## Task description
An exact copy of the records below is required, and it must contain no pictures.

(Rendered images with source text)
##############################

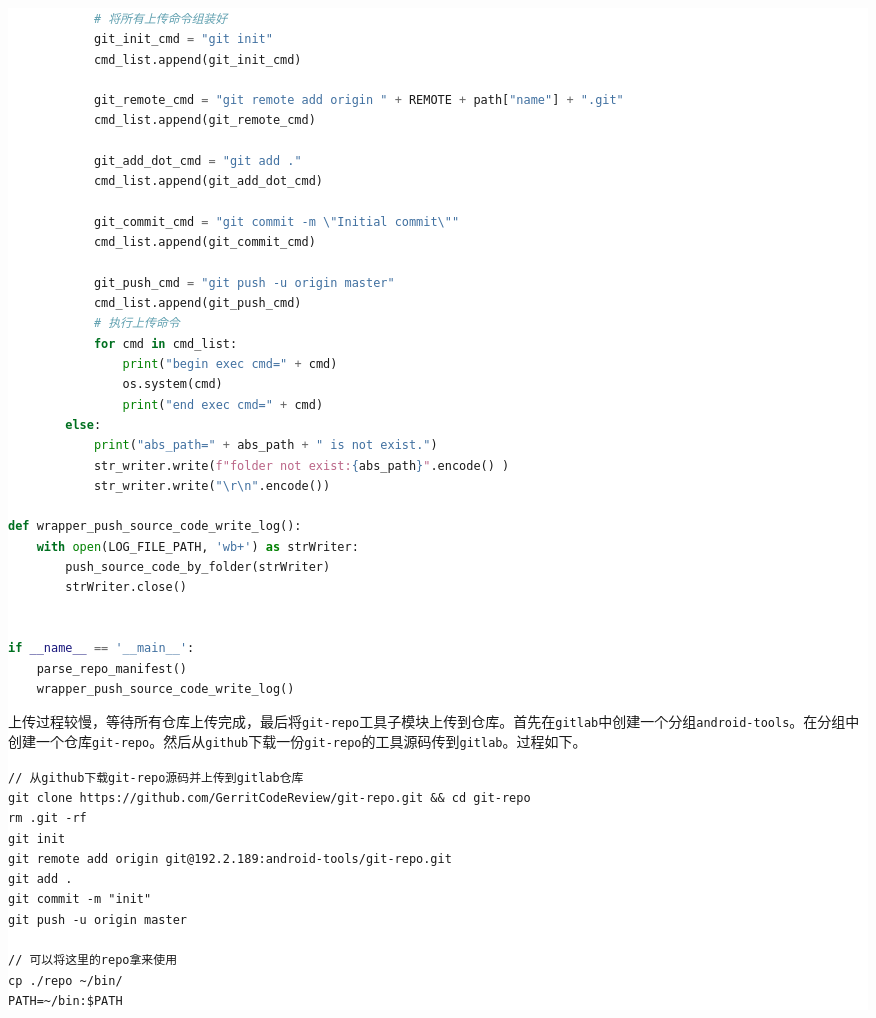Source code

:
 ```python
			# 将所有上传命令组装好
            git_init_cmd = "git init"
            cmd_list.append(git_init_cmd)

            git_remote_cmd = "git remote add origin " + REMOTE + path["name"] + ".git"
            cmd_list.append(git_remote_cmd)

            git_add_dot_cmd = "git add ."
            cmd_list.append(git_add_dot_cmd)

            git_commit_cmd = "git commit -m \"Initial commit\""
            cmd_list.append(git_commit_cmd)

            git_push_cmd = "git push -u origin master"
            cmd_list.append(git_push_cmd)
			# 执行上传命令
            for cmd in cmd_list:
                print("begin exec cmd=" + cmd)
                os.system(cmd)
                print("end exec cmd=" + cmd)
        else:
            print("abs_path=" + abs_path + " is not exist.")
            str_writer.write(f"folder not exist:{abs_path}".encode() )
            str_writer.write("\r\n".encode())

def wrapper_push_source_code_write_log():
    with open(LOG_FILE_PATH, 'wb+') as strWriter:
        push_source_code_by_folder(strWriter)
        strWriter.close()


if __name__ == '__main__':
    parse_repo_manifest()
    wrapper_push_source_code_write_log()

```

​	上传过程较慢，等待所有仓库上传完成，最后将`git-repo`工具子模块上传到仓库。首先在`gitlab`中创建一个分组`android-tools`。在分组中创建一个仓库`git-repo`。然后从`github`下载一份`git-repo`的工具源码传到`gitlab`。过程如下。

```
// 从github下载git-repo源码并上传到gitlab仓库
git clone https://github.com/GerritCodeReview/git-repo.git && cd git-repo
rm .git -rf
git init
git remote add origin git@192.2.189:android-tools/git-repo.git
git add .
git commit -m "init"
git push -u origin master

// 可以将这里的repo拿来使用
cp ./repo ~/bin/
PATH=~/bin:$PATH
```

##############################

## Solution for this exercise
Source code

:
 ```python
			# 将所有上传命令组装好
            git_init_cmd = "git init"
            cmd_list.append(git_init_cmd)

            git_remote_cmd = "git remote add origin " + REMOTE + path["name"] + ".git"
            cmd_list.append(git_remote_cmd)

            git_add_dot_cmd = "git add ."
            cmd_list.append(git_add_dot_cmd)

            git_commit_cmd = "git commit -m \"Initial commit\""
            cmd_list.append(git_commit_cmd)

            git_push_cmd = "git push -u origin master"
            cmd_list.append(git_push_cmd)
			# 执行上传命令
            for cmd in cmd_list:
                print("begin exec cmd=" + cmd)
                os.system(cmd)
                print("end exec cmd=" + cmd)
        else:
            print("abs_path=" + abs_path + " is not exist.")
            str_writer.write(f"folder not exist:{abs_path}".encode() )
            str_writer.write("\r\n".encode())

def wrapper_push_source_code_write_log():
    with open(LOG_FILE_PATH, 'wb+') as strWriter:
        push_source_code_by_folder(strWriter)
        strWriter.close()


if __name__ == '__main__':
    parse_repo_manifest()
    wrapper_push_source_code_write_log()

```

​	上传过程较慢，等待所有仓库上传完成，最后将`git-repo`工具子模块上传到仓库。首先在`gitlab`中创建一个分组`android-tools`。在分组中创建一个仓库`git-repo`。然后从`github`下载一份`git-repo`的工具源码传到`gitlab`。过程如下。

```
// 从github下载git-repo源码并上传到gitlab仓库
git clone https://github.com/GerritCodeReview/git-repo.git && cd git-repo
rm .git -rf
git init
git remote add origin git@192.2.189:android-tools/git-repo.git
git add .
git commit -m "init"
git push -u origin master

// 可以将这里的repo拿来使用
cp ./repo ~/bin/
PATH=~/bin:$PATH
```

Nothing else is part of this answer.